My Nonprofit Reviews
Review for Center For Respite Care, Inc., Cincinnati, OH, USA
I was a second year med student at University of Cincinnati Medical School when I spent the summer helping out at the Center for Respite Care as part of UC's Urban Health Project Program.
The Urban Health Project originally appealed to me because I wanted to learn about the social and healthcare services available to underserved people of Cincinnati and to probe my interest in working with those less fortunate. When offered an opportunity to help out at the Center for Respite Care, it seemed like the perfect mix of healthcare and social work; of applying what I learned in school and expanding my boundaries. While every day I saw and heard about things that we had covered in class, the new experiences were what made the summer truly special. I saw a side of the city that is seldom examined and easily ignored. I learned so much about caring and compassion, helping and healing. I would be hard-pressed to think of a better way to have spent my summer than helping at the Center for Respite Care.
Respite Care acts as a safety net for sick homeless individuals in the Cincinnati area. It was opened in 2003 to provide a safe place for homeless people to heal after hospitalizations. By allowing proper recovery time, repeat hospitalizations are reduced which reduces the burden on hospitals, taxpayers, and, most importantly, the patients. But simply allowing for healing wasn’t enough. Since opening, Respite Care has grown into a place where someone experiencing homelessness can not only get back their health, but also their life. While at Respite Care, clients work with the social service staff to connect to existing social services in the area and obtain food stamps and general assistance; birth certificate and ID; and housing. Since people with a disability but no income generally don’t qualify for other housing programs, Respite Care has its own housing program that pays clients’ rent with money from HUD while helping them find a job or get on disability income.
My duties seemed to number as many as the services Respite Care offers. At different times throughout the summer I assisted with client transportation, moving clients in and out of permanent housing, client education, client job placement, housing, tech support, grant writing, manual labor, grocery shopping, and prescription pick-up. All of these tasks were rewarding and educational in their own way. Driving clients to doctor’s appointments allowed me time to talk with the client and hear his or her story. I was able to see common conditions such as diabetes, HIV, hypertension, and get to know the person behind the illness. Writing grants allowed me to understand Respite Care’s impact on the community. Working with clients to find jobs gave me an understanding of the obstacles this population faces to living a normal life.

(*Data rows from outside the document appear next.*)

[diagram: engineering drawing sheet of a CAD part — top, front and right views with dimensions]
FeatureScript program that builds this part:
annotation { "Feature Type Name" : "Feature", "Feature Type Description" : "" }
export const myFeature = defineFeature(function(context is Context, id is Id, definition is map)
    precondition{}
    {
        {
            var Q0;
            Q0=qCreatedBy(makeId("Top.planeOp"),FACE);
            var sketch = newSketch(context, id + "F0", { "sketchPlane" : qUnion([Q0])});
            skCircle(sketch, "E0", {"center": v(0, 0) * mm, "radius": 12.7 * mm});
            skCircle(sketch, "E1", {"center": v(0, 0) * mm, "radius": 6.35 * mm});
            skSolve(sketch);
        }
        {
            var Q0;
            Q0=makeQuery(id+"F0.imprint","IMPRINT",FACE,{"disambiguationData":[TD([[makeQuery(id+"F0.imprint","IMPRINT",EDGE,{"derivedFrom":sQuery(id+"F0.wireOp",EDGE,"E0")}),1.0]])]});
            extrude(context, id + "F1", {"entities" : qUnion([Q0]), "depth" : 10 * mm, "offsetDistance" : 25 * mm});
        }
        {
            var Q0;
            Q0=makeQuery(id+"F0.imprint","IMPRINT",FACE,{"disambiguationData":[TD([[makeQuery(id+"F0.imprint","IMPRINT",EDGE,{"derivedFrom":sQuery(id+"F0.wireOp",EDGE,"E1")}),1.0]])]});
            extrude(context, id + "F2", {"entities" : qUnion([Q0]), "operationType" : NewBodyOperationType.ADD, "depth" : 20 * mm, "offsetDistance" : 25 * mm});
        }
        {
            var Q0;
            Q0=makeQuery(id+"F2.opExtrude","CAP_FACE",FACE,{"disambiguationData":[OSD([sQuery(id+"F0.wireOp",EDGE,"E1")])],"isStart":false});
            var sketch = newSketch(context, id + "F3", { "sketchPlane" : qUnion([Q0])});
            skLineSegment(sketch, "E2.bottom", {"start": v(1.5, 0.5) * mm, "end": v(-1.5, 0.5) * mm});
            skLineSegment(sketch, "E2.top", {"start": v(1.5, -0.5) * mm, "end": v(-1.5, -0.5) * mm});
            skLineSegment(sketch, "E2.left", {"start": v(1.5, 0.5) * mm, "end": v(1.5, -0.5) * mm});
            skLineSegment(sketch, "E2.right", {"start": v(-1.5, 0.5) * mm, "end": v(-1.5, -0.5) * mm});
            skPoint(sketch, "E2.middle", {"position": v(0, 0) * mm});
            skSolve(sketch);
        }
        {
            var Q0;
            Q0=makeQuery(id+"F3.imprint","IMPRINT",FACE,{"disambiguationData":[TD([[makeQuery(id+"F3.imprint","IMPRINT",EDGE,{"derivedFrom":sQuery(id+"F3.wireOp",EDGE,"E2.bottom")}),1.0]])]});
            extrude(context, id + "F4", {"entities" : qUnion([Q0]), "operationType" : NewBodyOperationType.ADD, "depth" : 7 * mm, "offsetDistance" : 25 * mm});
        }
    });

Toward the end of the summer I spent a lot of time with a particular client, trying to help him find a job. He was willing to do any sort of work, and we applied for many jobs together, in addition to the applications he completed on his own. He is a high school graduate with some college experience and a recent degree from a computer training program. But 25 years ago he committed a felony, and now he can’t find anyone who will hire him. Whenever possible I would take him to apply for jobs in person. I could call him anytime of the day, let him know I found a job opening and that I was going to pick him up soon. He’d say “Sounds great, see you soon, I’ll be watching for you.” Sometimes they told him in person they don’t accept applications from ex-felons; other times they’ll accept the application and never call. But regardless of the outcome, he’d be just as motivated and excited next time we’d go to apply somewhere. This sort of perseverance is not uncommon for Respite Care’s clients.
By far, the most memorable part of the summer will be the people of Respite Care. This includes present and former clients, the staff, the volunteers--everyone who sets foot in the door seems to be injected with a tireless energy (that’s not to say that coffee isn’t frequently consumed). From the first day of the summer, the dedication of the people here to their work was apparent. The doctor and nurses to providing excellent care; the social workers to helping clients get back on their feet; the administration to providing the support necessary to make these things happen; the clients to healing, improving their lives, and bringing other clients along with them.
This truly is a special place. It was no surprise to me when I learned that Respite Care has a profound effect on reducing healthcare costs for people who are homeless. With the quality of the people here and the work they are doing, no other outcome could be possible.
From these people, I will take away a new understanding of what it means to care for a person and a patient. To try your hardest and do your best for someone even when you know your efforts might be fruitless or go unappreciated. To go the extra step to do something that will truly change a person’s life for the better. To have patience when working with a person who has smoked for thirty years and never held a steady job, while they quit smoking and get a job. These are lessons I could have learned no other way, and things that will stick with me long after I have left Respite Care.
If I had to make changes to this organization, I would...
expand to help more sick or injured homeless people in Greater Cincinnati.